The real reason 2022 won’t go down in film history is there was no one big story to tell about it. Instead, we had lots of little trends: semi-autobiographical films about the director’s youth (Aftersun, Armageddon Time, The Fabelmans), satires of the modern rich (Glass Onion, The Menu, Triangle of Sadness), movies that are mostly just people talking in one room (Three Thousands Years of Longing, The Whale, Women Talking) actors who appeared on Scrubs at the height of their movie stardom getting late career plaudits (Colin Farrell, Brendan Fraser). It was also a big year for poop, puke, piss, donkeys, stop-motion, and ominous concrete steps into dark. The last superstar actor and director on the planet each released a long-awaited blockbuster that helped to save theatrical distribution (Top Gun: Maverick, Avatar: The Way of Water) and dormant auteurs returned with the best films of their careers (Elvis, Tár). Sony released the biggest superhero flop of the year twice because of memes and a canny campaign launched an indie actress to the front of the Best Actress race.

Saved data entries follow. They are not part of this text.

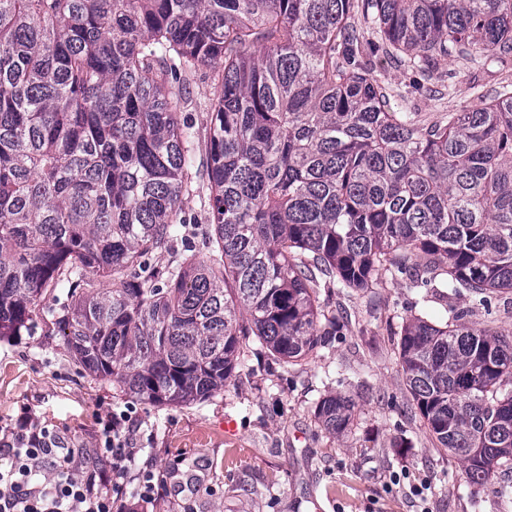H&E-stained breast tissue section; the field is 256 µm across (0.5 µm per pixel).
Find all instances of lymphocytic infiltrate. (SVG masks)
Returning <instances> with one entry per match:
<instances>
[{
	"instance_id": "obj_1",
	"label": "lymphocytic infiltrate",
	"mask_w": 512,
	"mask_h": 512,
	"mask_svg": "<svg viewBox=\"0 0 512 512\" xmlns=\"http://www.w3.org/2000/svg\"><path fill=\"white\" fill-rule=\"evenodd\" d=\"M122 426L114 416L104 424L103 453L111 470L95 466L78 479L69 467L74 449L20 415L0 437V512H122L120 479L135 455L123 443Z\"/></svg>"
}]
</instances>
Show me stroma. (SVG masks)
<instances>
[{"mask_svg":"<svg viewBox=\"0 0 512 512\" xmlns=\"http://www.w3.org/2000/svg\"><path fill=\"white\" fill-rule=\"evenodd\" d=\"M380 70L404 93V111L433 117L448 106L481 105L512 74V62H441L430 96L410 94L403 67L384 62ZM414 302L388 281L337 292L330 306L347 323L332 346L271 372L265 357L247 351L223 393L180 406L114 394L75 365L63 337L36 327L0 339V426L29 411L34 424L83 449L71 463L82 475L94 454L108 467L102 421L125 415L122 432L136 450L123 477L132 512H512L499 494L512 490V472L499 473L491 489L466 485L411 409L393 317ZM334 391L356 402L354 425L339 437L314 417L319 397ZM228 421L235 435L225 434ZM145 467L165 486L143 504Z\"/></svg>","mask_w":512,"mask_h":512,"instance_id":"stroma-1","label":"stroma"}]
</instances>
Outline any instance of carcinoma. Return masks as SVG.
Wrapping results in <instances>:
<instances>
[{
    "mask_svg": "<svg viewBox=\"0 0 512 512\" xmlns=\"http://www.w3.org/2000/svg\"><path fill=\"white\" fill-rule=\"evenodd\" d=\"M445 59L512 60V0H0V336L38 324L171 405L223 392L250 337L270 365L332 344L335 288L441 284L491 311L512 296V80L431 120L378 71ZM204 70L194 188L184 82ZM190 195L204 259L172 234ZM465 317L395 335L414 413L487 487L512 470V332ZM355 407L336 392L314 417L342 435Z\"/></svg>",
    "mask_w": 512,
    "mask_h": 512,
    "instance_id": "carcinoma-1",
    "label": "carcinoma"
}]
</instances>
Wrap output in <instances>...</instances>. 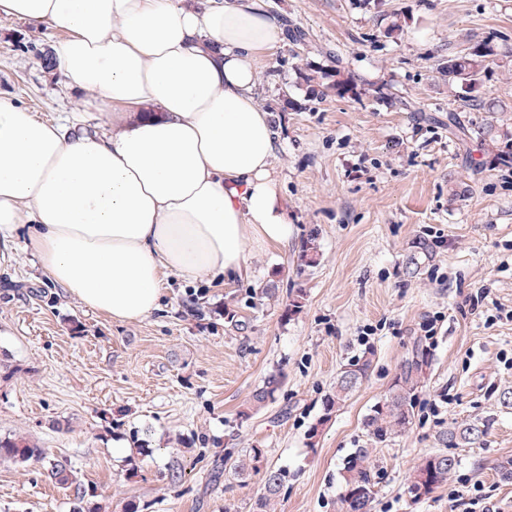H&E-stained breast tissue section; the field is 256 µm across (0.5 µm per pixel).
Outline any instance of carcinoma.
<instances>
[{
	"label": "carcinoma",
	"mask_w": 512,
	"mask_h": 512,
	"mask_svg": "<svg viewBox=\"0 0 512 512\" xmlns=\"http://www.w3.org/2000/svg\"><path fill=\"white\" fill-rule=\"evenodd\" d=\"M495 50L488 43H477L468 46L448 57L444 66V76L448 83H459L470 93L469 101L484 109L486 103L477 95L482 76L488 68L490 58ZM321 95L334 93L343 96L356 89V84L349 77H342L341 70L323 69L320 71ZM448 132L459 141H467L476 134L482 138L487 151L490 152V163L494 166L512 167V131L495 129L488 125L471 132L463 126L454 125ZM318 230L311 229L303 241L300 258L306 265L315 262L318 255ZM424 353L415 349L412 356L401 365L399 374L388 392L372 407L371 413L364 422L366 435L373 441L383 443L391 441L406 433L412 426L415 417L417 392L421 384ZM371 360L364 356L357 362L348 365L336 376L332 391L324 402V413L311 426L309 436L314 438L319 428L326 423L333 412L337 411L348 398L353 395L368 377ZM281 385V376L269 375L264 384L256 389L250 398L255 407H262L274 398ZM486 432V423L475 419L464 425L452 427L441 435L442 441L450 448L460 444H473L482 439ZM47 459L44 449L21 437L0 438V461ZM49 460V459H47ZM50 475L55 482L68 486L75 482L73 471L62 461L49 460ZM458 460L447 453H438L423 459L408 478L407 491L411 499L420 501L448 483V477L456 469ZM230 469L237 477L244 479L254 473H264L266 494L256 502V512H268V507L282 485L283 474L264 465V451L251 448L243 456L230 464ZM344 492L341 496V512H371L375 496L374 482L371 475V457L367 448H357L351 453L343 467Z\"/></svg>",
	"instance_id": "1"
}]
</instances>
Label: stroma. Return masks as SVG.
<instances>
[{
    "instance_id": "35a3bbf8",
    "label": "stroma",
    "mask_w": 512,
    "mask_h": 512,
    "mask_svg": "<svg viewBox=\"0 0 512 512\" xmlns=\"http://www.w3.org/2000/svg\"><path fill=\"white\" fill-rule=\"evenodd\" d=\"M266 4L308 35L262 54L255 90L275 111L273 168L294 237L252 255L245 278L169 276L158 311L122 322L49 279L19 235L0 254V437L67 460L76 481L0 461V512H254L262 476L224 467L252 448L286 475L272 512H341L343 464L359 446L372 449L371 512H464L448 492L476 486L490 512H512V481L498 470L512 459V404L500 399L512 391V321L494 316L496 305L512 309V168L491 166L480 139L448 133L452 117L512 130V0ZM61 37L0 18V95L47 120L81 112L84 128L104 132L94 100L42 64ZM482 41L498 55L476 111L441 67ZM336 65L358 95H316L311 70ZM383 83L415 111L373 97ZM313 228L317 260L304 267ZM269 283L276 299L259 298ZM298 294L301 308L286 314ZM417 345L429 366L414 424L370 444L363 422ZM366 353L367 379L321 422L337 373ZM272 373L282 376L274 399L250 407ZM474 419L488 423L482 441L455 449L447 486L412 501L408 476L445 452L440 431ZM116 439L128 447L119 459Z\"/></svg>"
}]
</instances>
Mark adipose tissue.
Instances as JSON below:
<instances>
[{
	"label": "adipose tissue",
	"mask_w": 512,
	"mask_h": 512,
	"mask_svg": "<svg viewBox=\"0 0 512 512\" xmlns=\"http://www.w3.org/2000/svg\"><path fill=\"white\" fill-rule=\"evenodd\" d=\"M0 16L62 32L70 90L112 109L72 132L0 96V250L28 248L82 305L119 321L159 307L168 275L245 274L293 227L255 97L284 29L263 0H0Z\"/></svg>",
	"instance_id": "ef3b65f1"
}]
</instances>
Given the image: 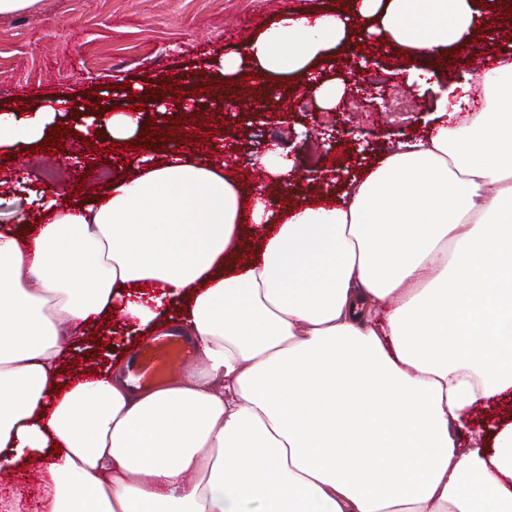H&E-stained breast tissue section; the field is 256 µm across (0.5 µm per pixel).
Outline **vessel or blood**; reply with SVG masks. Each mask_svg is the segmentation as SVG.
<instances>
[{"label": "vessel or blood", "mask_w": 512, "mask_h": 512, "mask_svg": "<svg viewBox=\"0 0 512 512\" xmlns=\"http://www.w3.org/2000/svg\"><path fill=\"white\" fill-rule=\"evenodd\" d=\"M188 360L182 336H156L143 343L130 357L131 374L137 383L157 382Z\"/></svg>", "instance_id": "1"}]
</instances>
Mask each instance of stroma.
<instances>
[{
    "label": "stroma",
    "mask_w": 512,
    "mask_h": 512,
    "mask_svg": "<svg viewBox=\"0 0 512 512\" xmlns=\"http://www.w3.org/2000/svg\"><path fill=\"white\" fill-rule=\"evenodd\" d=\"M336 0H42L32 12L0 18V105L17 107L49 96L81 105L99 86L125 82L162 83L167 112L149 113L155 126L178 121L205 130L203 147L232 157L248 181L259 180L261 158L272 146L288 153L298 176L288 187L269 185L275 203L336 189L339 175L359 176L397 142L418 138L432 124L439 88H452L473 72L469 61L437 70L438 86L405 85L400 55L388 48H363L364 64L383 80L363 91L347 82L335 110L322 109L309 81L280 85L283 111L250 118L224 111L195 115L191 101H179L185 79L220 91L209 60L237 50L285 9L320 10ZM55 155L35 154L17 162L0 154V222L14 211L38 217L33 200L53 183L59 202L78 203L77 184L105 187L132 174L137 150L106 153L84 144L79 132L63 135ZM23 180H16V172Z\"/></svg>",
    "instance_id": "obj_1"
}]
</instances>
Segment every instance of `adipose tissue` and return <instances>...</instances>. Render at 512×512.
I'll return each mask as SVG.
<instances>
[{
  "label": "adipose tissue",
  "mask_w": 512,
  "mask_h": 512,
  "mask_svg": "<svg viewBox=\"0 0 512 512\" xmlns=\"http://www.w3.org/2000/svg\"><path fill=\"white\" fill-rule=\"evenodd\" d=\"M492 21L476 0H350L280 12L211 64L268 89L364 29L411 84ZM495 60L328 197L274 210L182 135L91 203L46 186L40 223L0 225V475L36 459L41 512H512V422L490 446L471 426L512 397V53ZM69 110L0 114V150L45 147ZM97 123L108 146L146 129ZM115 309L190 336L201 367L142 389L119 362L67 377Z\"/></svg>",
  "instance_id": "1"
}]
</instances>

Most shockingly of all, the Academy… actually did a pretty good job of nominating worthwhile films for Oscars? Excitingly for us, that included correctly noticing that an Irish-language film was one of the best of the year for the first time ever. Irish cinema has been building towards a breakout on the global stage for a while now, and we couldn’t be more thrilled to see this moment finally arrive and celebrate it in our own annual film awards too.
As with every year, we gave one award for each of the eight major Oscars: we care about most of the others (except for the fake awards like Best Original Song) but this post would be absurdly long if we picked those too. We each did out our personal nominees and then selected the winner by consensus, so the winners only come from films that both of us have seen and nominated, but we’ve each picked a personal runner-up regardless of whether the other has seen or nominated it. We also each gave a Special Achievement Award for something that doesn’t fit our other categories: this year, by sheer coincidence, both to animated films.